Still, including sleep, cognitive, and orthostatic intolerance as mandatory criteria makes it confusing, The report itself acknowledges that "unrefreshing sleep are "almost" universally present " Page 6, and "cognitive impairment and orthostatic intolerance are "frequently" present " Page 6 and 7. Including them as mandatory, when they are not universally present like fatigue and PEM, will lead more physicians to avoid diagnosing this illness, some of them who may not be open to this condition to begin with.
This above, and the statement in Table 7-1 that "negative results do not preclude the diagnosis" are not prominently shown in the Diagnostic algorithm Fig 7-1, and Proposed diagnostic criteria Box 7-1. So for physicians who are moving quickly through their day, absence of these prominently on the algorithm and diagnostic criteria will only make them skip the diagnosis.

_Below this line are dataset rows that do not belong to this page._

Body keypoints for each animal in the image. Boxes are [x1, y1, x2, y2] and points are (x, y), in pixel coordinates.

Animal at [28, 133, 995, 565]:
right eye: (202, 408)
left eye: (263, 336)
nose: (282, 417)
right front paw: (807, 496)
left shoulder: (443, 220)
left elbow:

Also, in the first criterion, "of new or definite onset" of fatigue- there are several patients for whom this has gradually evolved over several years, so they cannot even pinpoint to a even a year when this happened. Case in point, my mother. I diagnosed her as having CFS only after I've had it myself for the last 3 years. For years in the 1990s, when she was in her 50s, she hadn't had as much energy as people her age and conditions (diabetes, HTN, etc). I could not, nor she could think of even a year when this started. I would say, in retrospect, this was gradual over a decade or so. So, "definite" onset is a little confusing.

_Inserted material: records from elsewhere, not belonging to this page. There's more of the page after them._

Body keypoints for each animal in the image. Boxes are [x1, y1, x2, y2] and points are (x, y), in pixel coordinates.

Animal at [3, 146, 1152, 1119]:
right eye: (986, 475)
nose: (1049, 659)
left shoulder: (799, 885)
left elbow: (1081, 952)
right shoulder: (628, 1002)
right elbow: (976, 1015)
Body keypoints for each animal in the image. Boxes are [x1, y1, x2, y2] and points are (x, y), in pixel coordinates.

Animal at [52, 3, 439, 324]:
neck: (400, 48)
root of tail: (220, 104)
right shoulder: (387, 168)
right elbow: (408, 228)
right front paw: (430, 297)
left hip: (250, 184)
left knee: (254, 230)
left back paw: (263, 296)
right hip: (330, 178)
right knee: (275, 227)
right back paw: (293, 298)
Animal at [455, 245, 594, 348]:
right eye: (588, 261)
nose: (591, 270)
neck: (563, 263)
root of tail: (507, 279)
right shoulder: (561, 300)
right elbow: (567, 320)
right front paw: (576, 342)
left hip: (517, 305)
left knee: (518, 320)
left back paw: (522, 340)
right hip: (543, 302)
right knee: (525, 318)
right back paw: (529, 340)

Also, your criteria do not show the severities of the illness. Although the Box 3-1, page 57, shows subtypes of patients, it is important to include the severity in the criteria. While research will go on to identify biomarkers, treatments, etc, the present and dire immediate need is Acknowledgment of this illness by physicians, and Disability support. So, the criteria should address these immediate needs.
I propose "mild" ( people are able to work full time, but have cut down other personal or social activities) "moderate" ( can work part time only), "severe" ( unable to work at all, but not home bound, can leave home a few times a week), and "profound" (home or bed bound).
Patients identified in the mild or moderate stages, can be educated about the need to live within their energy envelope, so it may not deteriorate to severe or profound.
Also, patients in the mild stage are not looking for disability, they are wondering about their condition, and want to get better.
Medical students and primary care residents must have a mandatory 1 month or at least 2 weeks' rotation in CFS, where they see severe home and bedbound patients as well. This will ensure the coming generation of physicians will be fully aware of this condition.
Thank you for your time!
Vijay.
Another important criterion in the Diagnostic Criteria should be that "adequate treatment of comorbid conditions has not improved the patient's fatigue significantly." Otherwise, physicians will attribute the fatigue to these comorbid conditions and continue to be frustrated by the lack of response to treatment, may also blame the patient for noncompliance.
The ICC also allows for some variation without disproving that a patient has CFSME. "Atypical myalgic encephalomyelitis: meets criteria for postexertional neuroimmune exhaustion but has a limit of two less than required of the remaining criterial symptoms. Pain or sleep disturbance may be absent in rare cases."
The IOM criteria should also make an allowance for such atypical cases, these patients do have fatigue and PEM, the two cardinal criteria, but may or may not have other kinds of symptoms. The IOM criteria cannot exclude such patients from a diagnosis of MECFS.